▶ Work request
Copy out the text read from each listing below exactly, line for line. Leave the pictures out.

++++++++++++++++++++

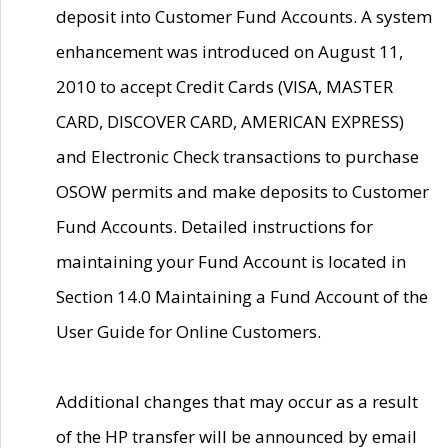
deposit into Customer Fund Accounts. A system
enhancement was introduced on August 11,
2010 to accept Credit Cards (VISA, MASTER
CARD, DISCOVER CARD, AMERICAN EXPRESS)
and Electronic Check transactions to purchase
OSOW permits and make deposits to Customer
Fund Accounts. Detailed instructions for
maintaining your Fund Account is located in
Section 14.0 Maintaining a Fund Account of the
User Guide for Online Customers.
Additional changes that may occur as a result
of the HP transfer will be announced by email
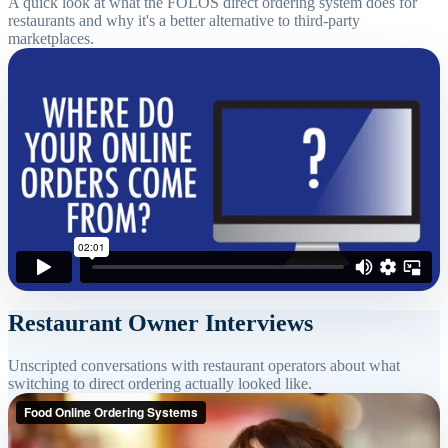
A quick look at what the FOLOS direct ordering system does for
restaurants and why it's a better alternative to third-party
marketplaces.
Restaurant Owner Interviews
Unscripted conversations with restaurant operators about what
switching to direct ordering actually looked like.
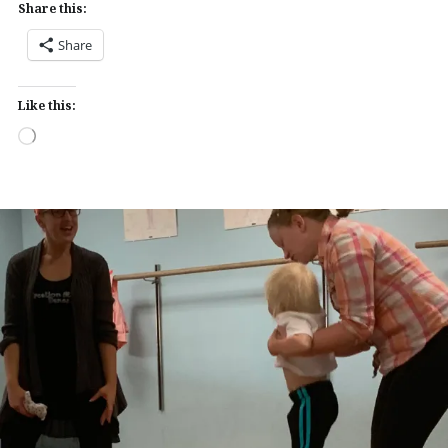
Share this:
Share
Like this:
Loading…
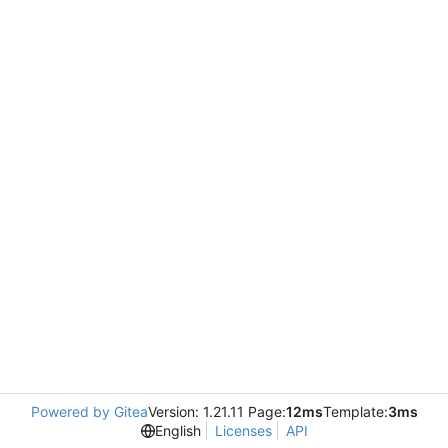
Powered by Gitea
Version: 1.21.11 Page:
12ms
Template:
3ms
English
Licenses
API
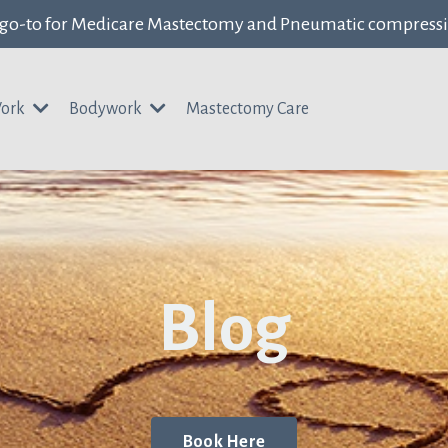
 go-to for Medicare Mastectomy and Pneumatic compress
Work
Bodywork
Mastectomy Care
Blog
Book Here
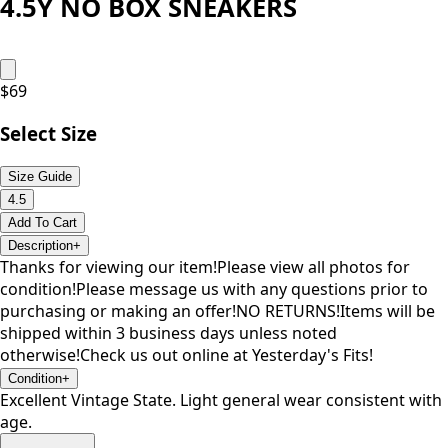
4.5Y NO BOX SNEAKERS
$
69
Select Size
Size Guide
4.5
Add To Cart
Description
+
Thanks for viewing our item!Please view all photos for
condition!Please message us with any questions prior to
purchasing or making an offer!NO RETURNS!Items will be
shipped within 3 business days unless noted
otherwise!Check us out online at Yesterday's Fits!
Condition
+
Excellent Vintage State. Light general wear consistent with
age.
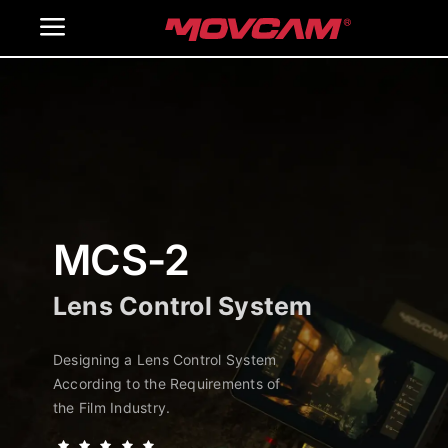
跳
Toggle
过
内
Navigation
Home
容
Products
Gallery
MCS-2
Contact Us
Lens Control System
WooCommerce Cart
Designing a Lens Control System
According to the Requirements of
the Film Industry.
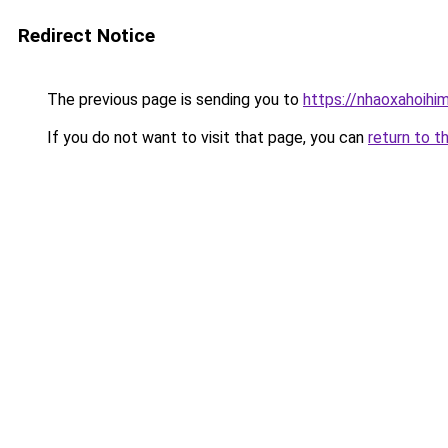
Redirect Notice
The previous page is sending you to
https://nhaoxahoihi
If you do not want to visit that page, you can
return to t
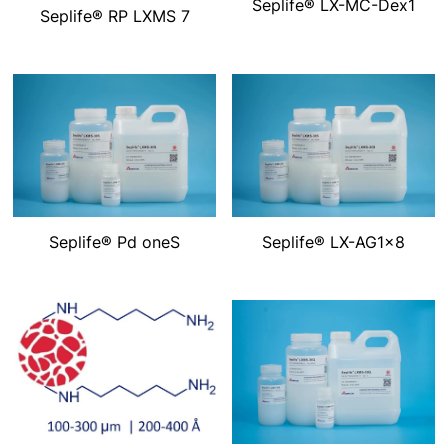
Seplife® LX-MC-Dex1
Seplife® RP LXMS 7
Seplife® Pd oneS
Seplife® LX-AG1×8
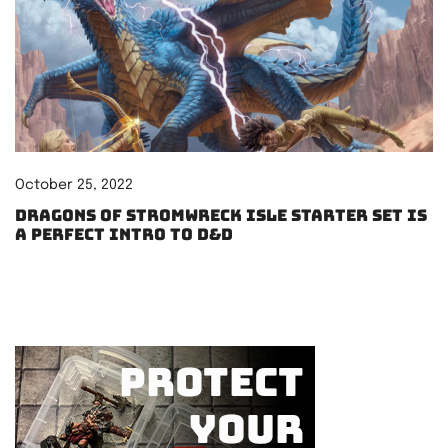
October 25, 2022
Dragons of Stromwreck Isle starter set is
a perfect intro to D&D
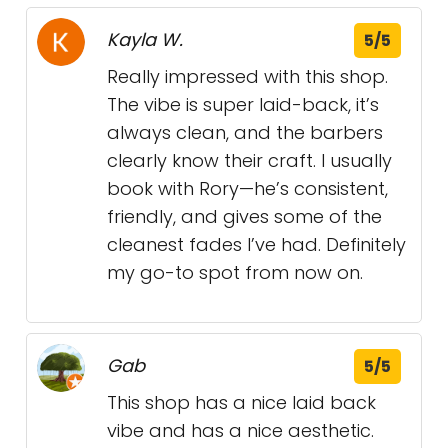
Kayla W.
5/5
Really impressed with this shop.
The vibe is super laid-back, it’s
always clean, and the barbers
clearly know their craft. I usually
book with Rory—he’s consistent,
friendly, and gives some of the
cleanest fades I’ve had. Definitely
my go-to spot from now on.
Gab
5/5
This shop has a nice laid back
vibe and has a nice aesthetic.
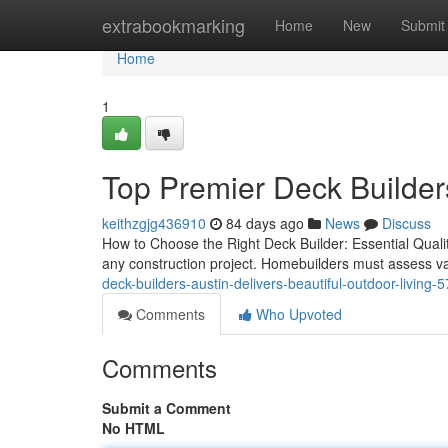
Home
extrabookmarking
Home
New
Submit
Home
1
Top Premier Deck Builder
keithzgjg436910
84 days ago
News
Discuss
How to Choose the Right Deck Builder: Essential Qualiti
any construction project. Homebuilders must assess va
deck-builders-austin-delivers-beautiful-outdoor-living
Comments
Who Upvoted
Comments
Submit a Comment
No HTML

++++++++++++++++++++

▶ Solution for this exercise
deposit into Customer Fund Accounts. A system
enhancement was introduced on August 11,
2010 to accept Credit Cards (VISA, MASTER
CARD, DISCOVER CARD, AMERICAN EXPRESS)
and Electronic Check transactions to purchase
OSOW permits and make deposits to Customer
Fund Accounts. Detailed instructions for
maintaining your Fund Account is located in
Section 14.0 Maintaining a Fund Account of the
User Guide for Online Customers.
Additional changes that may occur as a result
of the HP transfer will be announced by email
A quick look at what the FOLOS direct ordering system does for
restaurants and why it's a better alternative to third-party
marketplaces.
Restaurant Owner Interviews
Unscripted conversations with restaurant operators about what
switching to direct ordering actually looked like.
Share this:
Share
Like this:
Loading…
Powered by Gitea
Version: 1.21.11 Page:
12ms
Template:
3ms
English
Licenses
API
 go-to for Medicare Mastectomy and Pneumatic compress
Work
Bodywork
Mastectomy Care
Blog
Book Here
4.5Y NO BOX SNEAKERS
$
69
Select Size
Size Guide
4.5
Add To Cart
Description
+
Thanks for viewing our item!Please view all photos for
condition!Please message us with any questions prior to
purchasing or making an offer!NO RETURNS!Items will be
shipped within 3 business days unless noted
otherwise!Check us out online at Yesterday's Fits!
Condition
+
Excellent Vintage State. Light general wear consistent with
age.
跳
Toggle
过
内
Navigation
Home
容
Products
Gallery
MCS-2
Contact Us
Lens Control System
WooCommerce Cart
Designing a Lens Control System
According to the Requirements of
the Film Industry.
Redirect Notice
The previous page is sending you to
https://nhaoxahoihi
If you do not want to visit that page, you can
return to t
Seplife® LX-MC-Dex1
Seplife® RP LXMS 7
Seplife® Pd oneS
Seplife® LX-AG1×8
October 25, 2022
Dragons of Stromwreck Isle starter set is
a perfect intro to D&D
Kayla W.
5/5
Really impressed with this shop.
The vibe is super laid-back, it’s
always clean, and the barbers
clearly know their craft. I usually
book with Rory—he’s consistent,
friendly, and gives some of the
cleanest fades I’ve had. Definitely
my go-to spot from now on.
Gab
5/5
This shop has a nice laid back
vibe and has a nice aesthetic.
Home
extrabookmarking
Home
New
Submit
Home
1
Top Premier Deck Builder
keithzgjg436910
84 days ago
News
Discuss
How to Choose the Right Deck Builder: Essential Qualiti
any construction project. Homebuilders must assess va
deck-builders-austin-delivers-beautiful-outdoor-living
Comments
Who Upvoted
Comments
Submit a Comment
No HTML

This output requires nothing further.